The Archangel is a small and architecturally simple hall church, based on a two-step socle and built of neatly cut limestone blocks. The nave is divided up into two nearly equal bays by a pair of arched pilasters. The building can be entered from the west through a rectangular doorway with an internal arched tympanum. The church is lit by four windows, cut one each in the sanctuary and west wall and two in the east wall, one of them shedding light directly on the fresco depiction of an equestrian Saint George on the opposing wall. The sanctuary contains two arched niches, on either side of the window. The window frames on the exterior are decorated in carved stonework. The church is crowned by a simple cornice. Annexed to the west wall is a chamber built at a later date and roofed with blocks of wood.
=== Frescoes ===
The church is avidly adorned with frescoes, dated to the latter half of the 14th century and beginning of the 15th.

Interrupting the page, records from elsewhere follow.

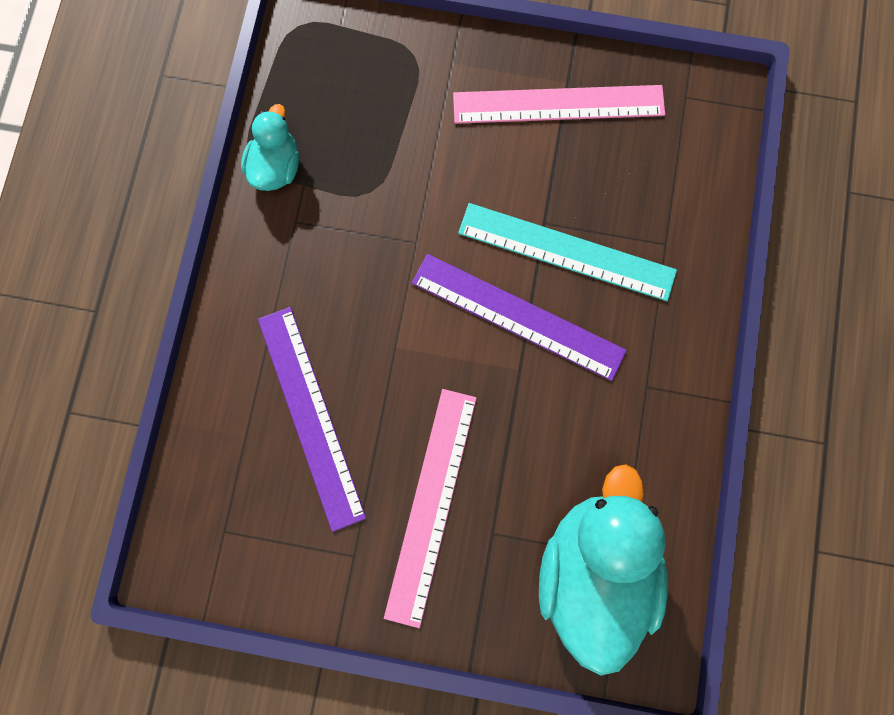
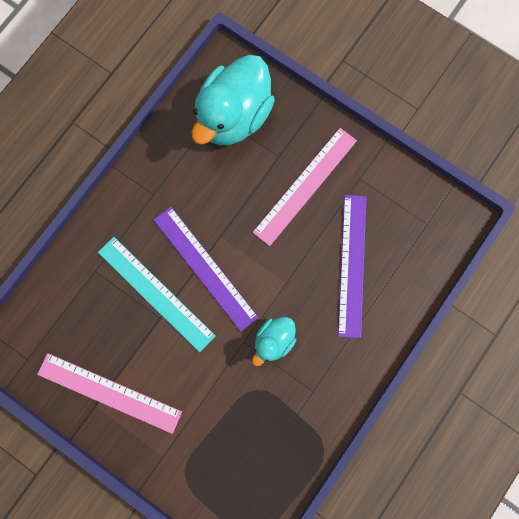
camera: 155 degrees left, 0 degrees up
turquoise duck [241,104,299,191] -> turquoise duck moved to [252,317,296,366]

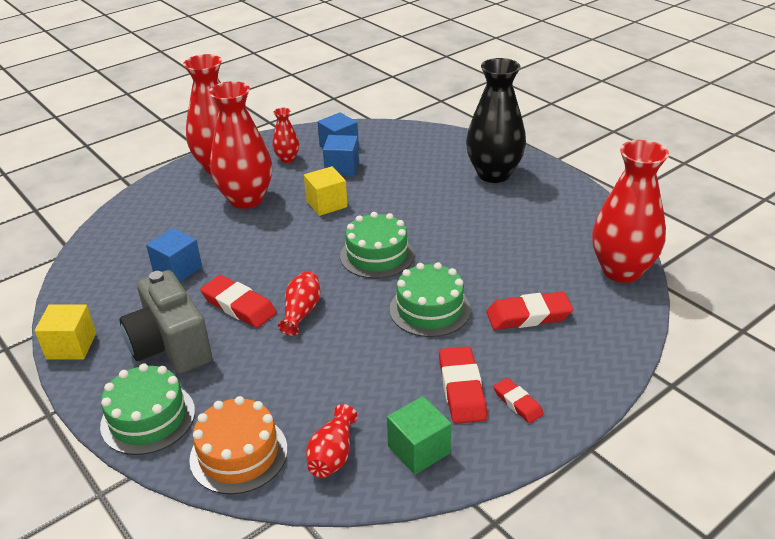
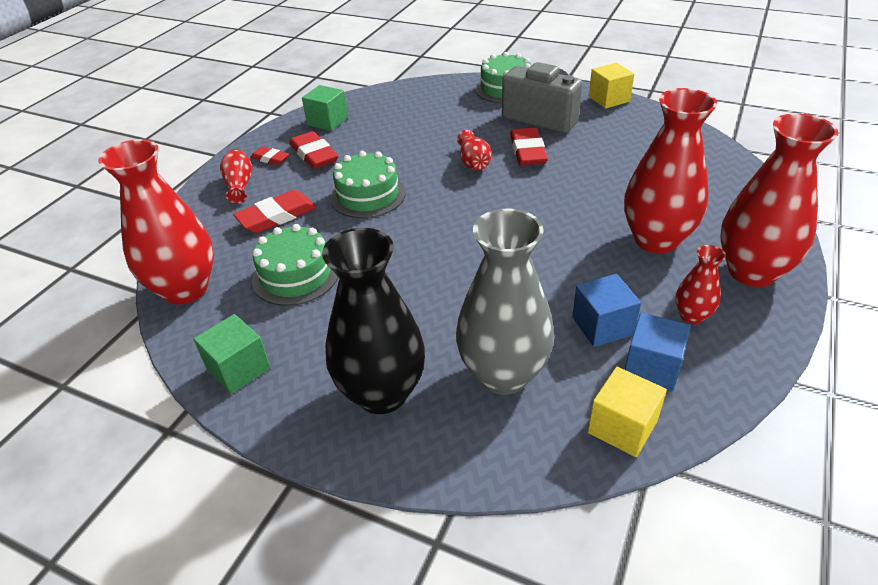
camera: 155 degrees right, 5 degrees up
blue cube [146,228,202,282] -> none
orange cake [189,396,288,495] -> none
red eraser [200,275,277,328] -> red eraser turned 75 degrees clockwise [510,127,548,166]
yellow cube [304,166,348,216] -> yellow cube moved to [588,367,667,457]
red vase [306,404,358,478] -> red vase moved to [220,149,252,203]
green cake [340,212,414,279] -> green cake moved to [252,224,338,306]
none -> green cube [193,314,271,394]
none -> grey vase [456,208,554,395]

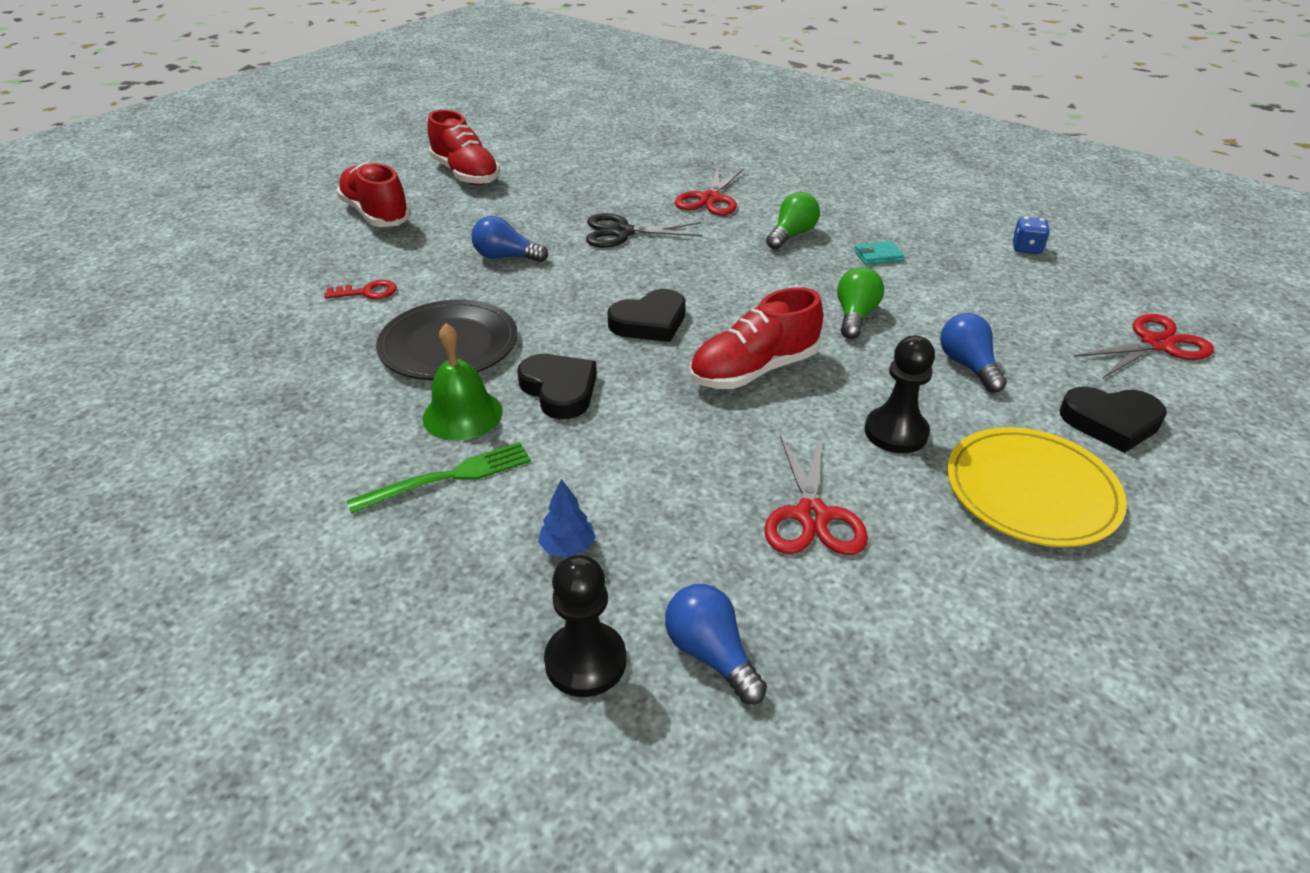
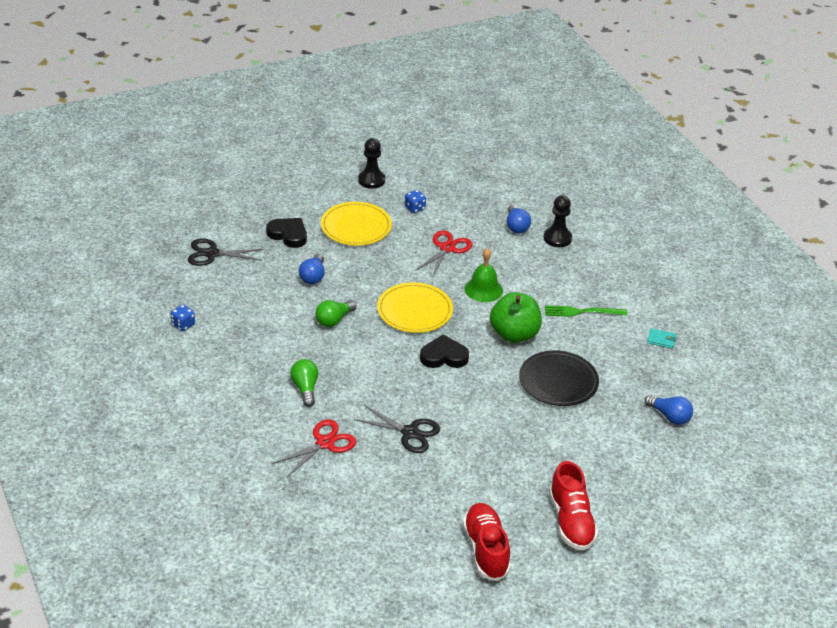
camera: 155 degrees left, 0 degrees up
red key [324,280,397,299] -> none
green bell [422,323,503,441] -> green bell moved to [464,248,503,302]
blue light bulb [472,216,548,262] -> blue light bulb moved to [645,395,693,425]
black heart [517,354,597,419] -> green apple [490,292,542,343]
blue tree [538,479,596,558] -> none
red shoe [689,287,823,389] -> yellow plate [377,282,453,333]
green light bulb [766,192,820,250] -> green light bulb turned 105 degrees clockwise [290,359,319,407]
turquoise wallet [854,241,904,265] -> turquoise wallet moved to [647,328,676,349]
black pawn [865,336,935,453] -> black pawn moved to [358,138,385,189]
red scissors [1074,314,1214,378] -> black scissors [188,238,264,266]
none -> blue dice [405,190,426,213]

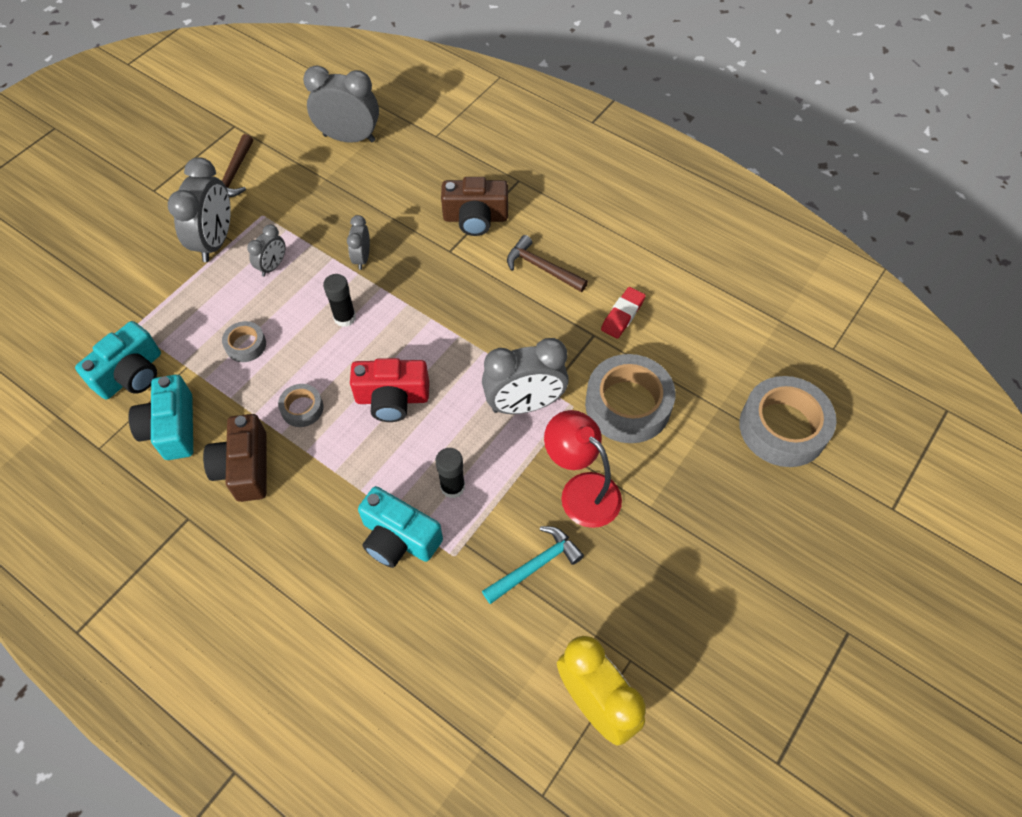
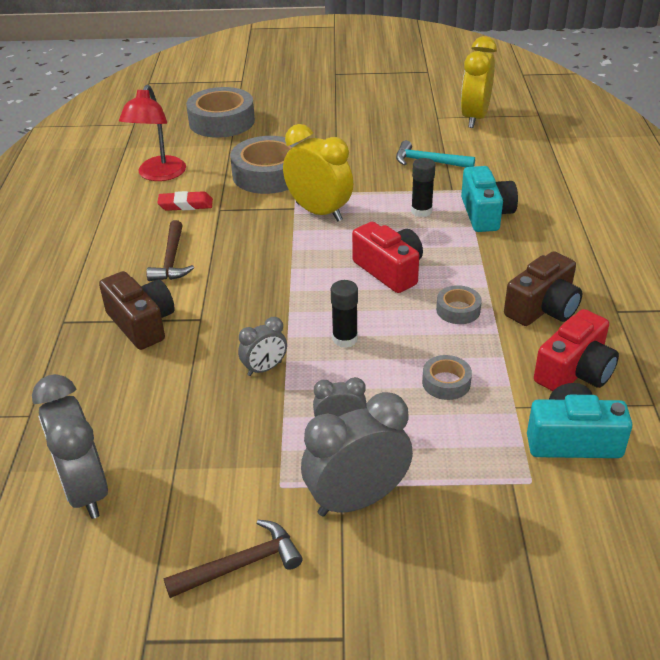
camera: 125 degrees left, 20 degrees down
turquoise camera [128,375,193,460] -> red camera [534,309,619,391]
grey clock [482,338,569,414] -> yellow clock [283,124,353,222]
red lamp [544,410,622,528] -> red lamp moved to [119,85,186,181]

The style of the paintings is a local take on the late Byzantine Palaeologan art, executed in a characteristically coarse manner. Inside the building, the conch and walls bear a series of frescoes depicting a Christological cycle, Church Fathers, and various saints. The outer walls also contain frescoes—now partly faded—including the hunting of Saint Eustace on the east façade, haloed horsemen on the south, the Deesis on the west, and uniquely, scenes from the medieval Georgian romance Amiran-Darejaniani on the north. The paintings are accompanied by explanatory inscriptions in the medieval Georgian asomtavruli script.